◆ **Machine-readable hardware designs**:
____
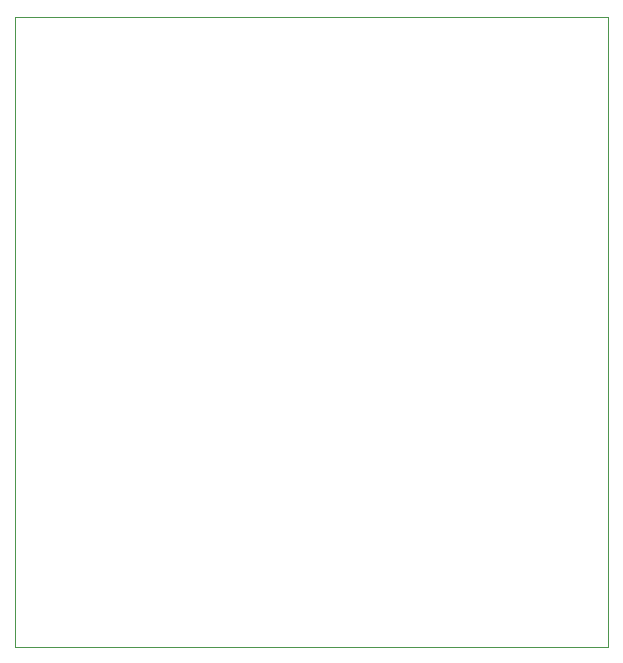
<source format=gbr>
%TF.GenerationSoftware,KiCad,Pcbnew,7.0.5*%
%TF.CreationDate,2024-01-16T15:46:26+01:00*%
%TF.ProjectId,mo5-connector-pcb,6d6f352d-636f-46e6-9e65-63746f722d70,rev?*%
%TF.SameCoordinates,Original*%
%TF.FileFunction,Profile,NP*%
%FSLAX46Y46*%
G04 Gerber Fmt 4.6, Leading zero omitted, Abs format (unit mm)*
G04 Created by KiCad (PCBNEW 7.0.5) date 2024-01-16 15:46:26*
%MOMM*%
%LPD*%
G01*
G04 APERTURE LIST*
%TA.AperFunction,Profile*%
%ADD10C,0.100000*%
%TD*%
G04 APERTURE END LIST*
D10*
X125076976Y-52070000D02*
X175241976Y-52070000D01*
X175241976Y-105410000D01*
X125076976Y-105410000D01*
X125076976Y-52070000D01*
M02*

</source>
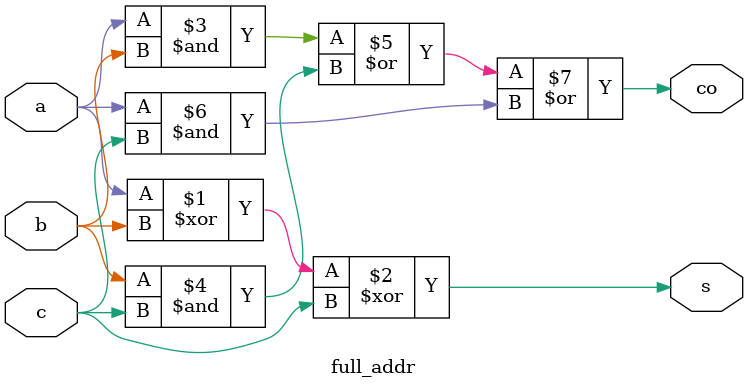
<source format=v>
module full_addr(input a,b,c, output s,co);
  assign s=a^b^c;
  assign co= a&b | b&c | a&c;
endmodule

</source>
____
◆ **TASK BRIEF**:
Output each line exactly as shown above; no pictures go in the copy.

◆ **ANSWER SECTION**:
<source format=gbr>
%TF.GenerationSoftware,KiCad,Pcbnew,7.0.5*%
%TF.CreationDate,2024-01-16T15:46:26+01:00*%
%TF.ProjectId,mo5-connector-pcb,6d6f352d-636f-46e6-9e65-63746f722d70,rev?*%
%TF.SameCoordinates,Original*%
%TF.FileFunction,Profile,NP*%
%FSLAX46Y46*%
G04 Gerber Fmt 4.6, Leading zero omitted, Abs format (unit mm)*
G04 Created by KiCad (PCBNEW 7.0.5) date 2024-01-16 15:46:26*
%MOMM*%
%LPD*%
G01*
G04 APERTURE LIST*
%TA.AperFunction,Profile*%
%ADD10C,0.100000*%
%TD*%
G04 APERTURE END LIST*
D10*
X125076976Y-52070000D02*
X175241976Y-52070000D01*
X175241976Y-105410000D01*
X125076976Y-105410000D01*
X125076976Y-52070000D01*
M02*

</source>
<source format=v>
module full_addr(input a,b,c, output s,co);
  assign s=a^b^c;
  assign co= a&b | b&c | a&c;
endmodule

</source>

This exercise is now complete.